Il semble donc impératif d'agir de manière structurelle pour clarifier et responsabiliser toutes les collectivités territoriales et les opérateurs qui s'y rattachent. Une refonte du système de financement des collectivités, incluant une réduction durable des dotations de 25 milliards d'euros sur plusieurs années, comme le préconisait une récente note de l'Institut, constitue une voie possible.

Il semble donc impératif d'agir de manière structurelle pour clarifier et responsabiliser toutes les collectivités territoriales et les opérateurs qui s'y rattachent.

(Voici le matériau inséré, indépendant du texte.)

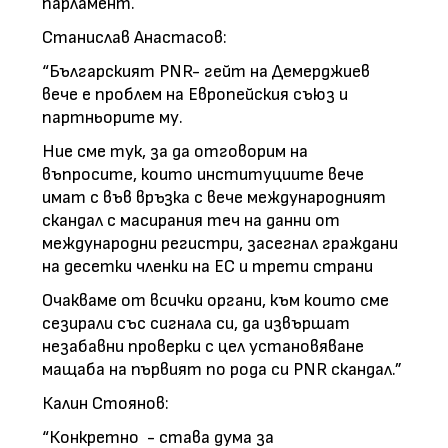
парламент.
Станислав Анастасов:
“Българският PNR- гейт на Демерджиев
вече е проблем на Европейския съюз и
партньорите му.
Ние сме тук, за да отговорим на
въпросите, които институциите вече
имат с във връзка с вече международният
скандал с масирания теч на данни от
международни регистри, засегнал граждани
на десетки членки на ЕС и трети страни
Очакваме от всички органи, към които сме
сезирали със сигнала си, да извършат
незабавни проверки с цел установяване
мащаба на първият по рода си PNR скандал.”
Калин Стоянов:
“Конкретно - става дума за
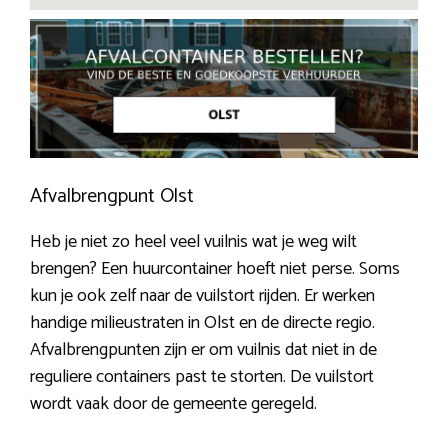
Afvalbrengpunt Olst
Heb je niet zo heel veel vuilnis wat je weg wilt
brengen? Een huurcontainer hoeft niet perse. Soms
kun je ook zelf naar de vuilstort rijden. Er werken
handige milieustraten in Olst en de directe regio.
Afvalbrengpunten zijn er om vuilnis dat niet in de
reguliere containers past te storten. De vuilstort
wordt vaak door de gemeente geregeld.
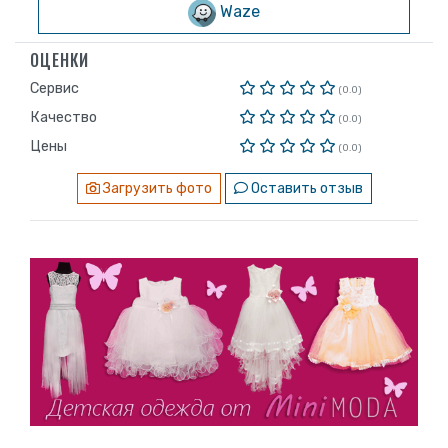
Waze
ОЦЕНКИ
Сервис
(0.0)
Качество
(0.0)
Цены
(0.0)
Загрузить фото
Оставить отзыв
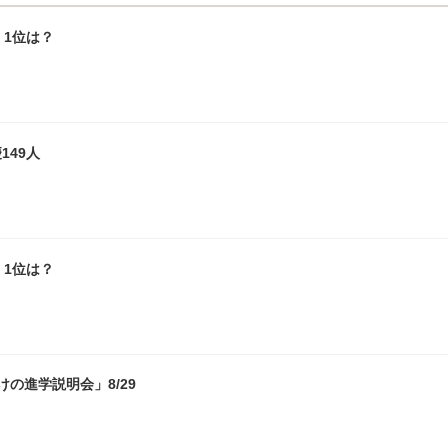
1位は？
149人
1位は？
の進学説明会」8/29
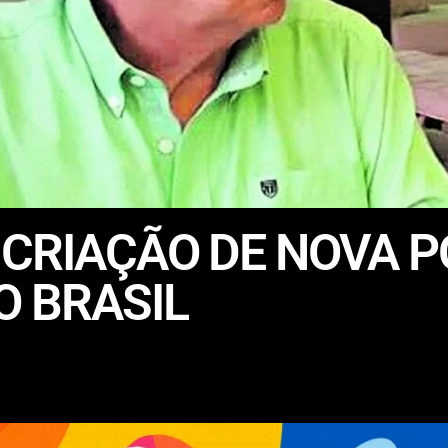
CRIAÇÃO DE NOVA P
O BRASIL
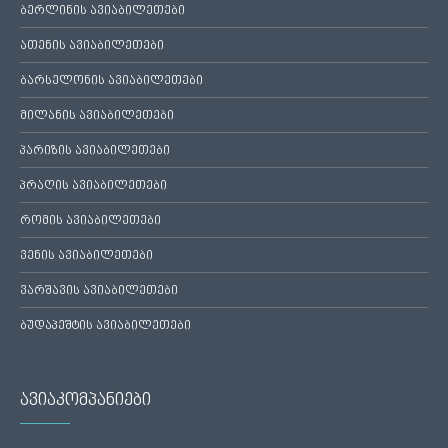
ბერლინის ავიაბილეთები
ათენის ავიაბილეთები
ბარსელონის ავიაბილეთები
მილანის ავიაბილეთები
პარიზის ავიაბილეთები
პრაღის ავიაბილეთები
რომის ავიაბილეთები
ვენის ავიაბილეთები
ვარშავის ავიაბილეთები
ბუდაპეშტის ავიაბილეთები
ავიაკომპანიები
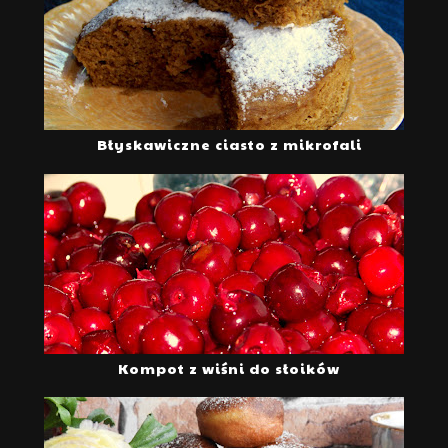
Błyskawiczne ciasto z mikrofali
Kompot z wiśni do słoików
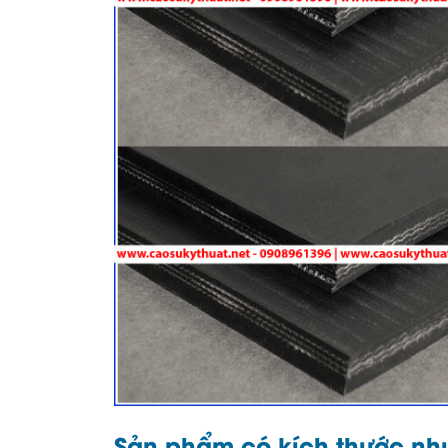
Sản phẩm có kích thước nh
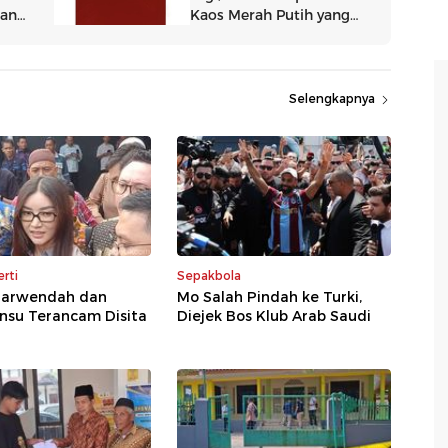
Selengkapnya
rti
Sepakbola
arwendah dan
Mo Salah Pindah ke Turki,
nsu Terancam Disita
Diejek Bos Klub Arab Saudi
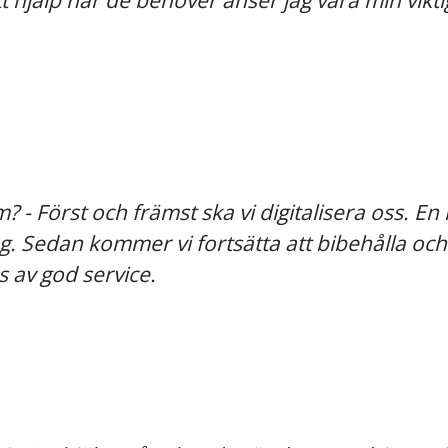
hjälp när de behöver anser jag vara min viktig
 - Först och främst ska vi digitalisera oss. En
ling. Sedan kommer vi fortsätta att bibehålla o
 av god service.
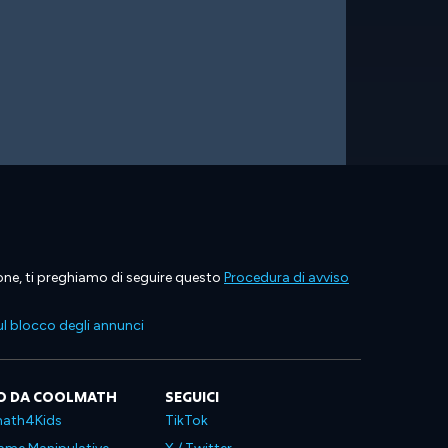
ione, ti preghiamo di seguire questo
Procedura di avviso
l blocco degli annunci
O DA COOLMATH
SEGUICI
ath4Kids
TikTok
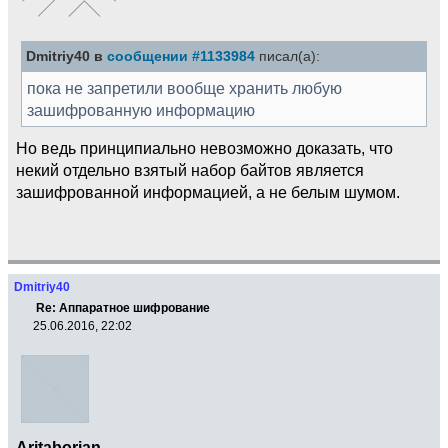
Dmitriy40 в
сообщении #1133984
писал(а):
пока не запретили вообще хранить любую
зашифрованную информацию
Но ведь принципиально невозможно доказать, что
некий отдельно взятый набор байтов является
зашифрованной информацией, а не белым шумом.
Dmitriy40
Re: Аппаратное шифрование
25.06.2016, 22:02
Aritaborian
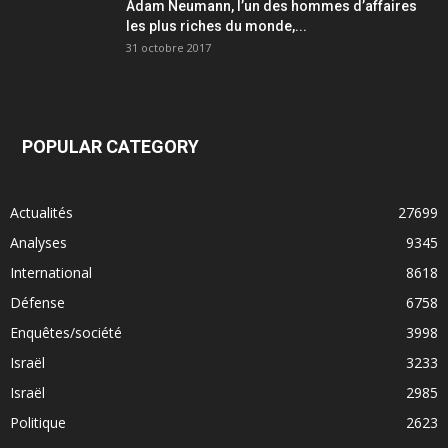
Adam Neumann, l’un des hommes d’affaires
les plus riches du monde,...
31 octobre 2017
POPULAR CATEGORY
Actualités
27699
Analyses
9345
International
8618
Défense
6758
Enquêtes/société
3998
Israël
3233
Israël
2985
Politique
2623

La création d'une allocation sociale unique, souhaitée par le Premier ministre, pourrait également y contribuer, à condition que sa simplicité clarifie le financement de son versement entre l'État et les départements. À l'heure où l'état de nos finances publiques est plus que critique et où le consentement fiscal des Français s'étiole significativement, les querelles de clocher doivent désormais laisser place à une réflexion stratégique sur le rôle, la place et les compétences des collectivités territoriales au risque de ruiner le modèle dans son entièreté.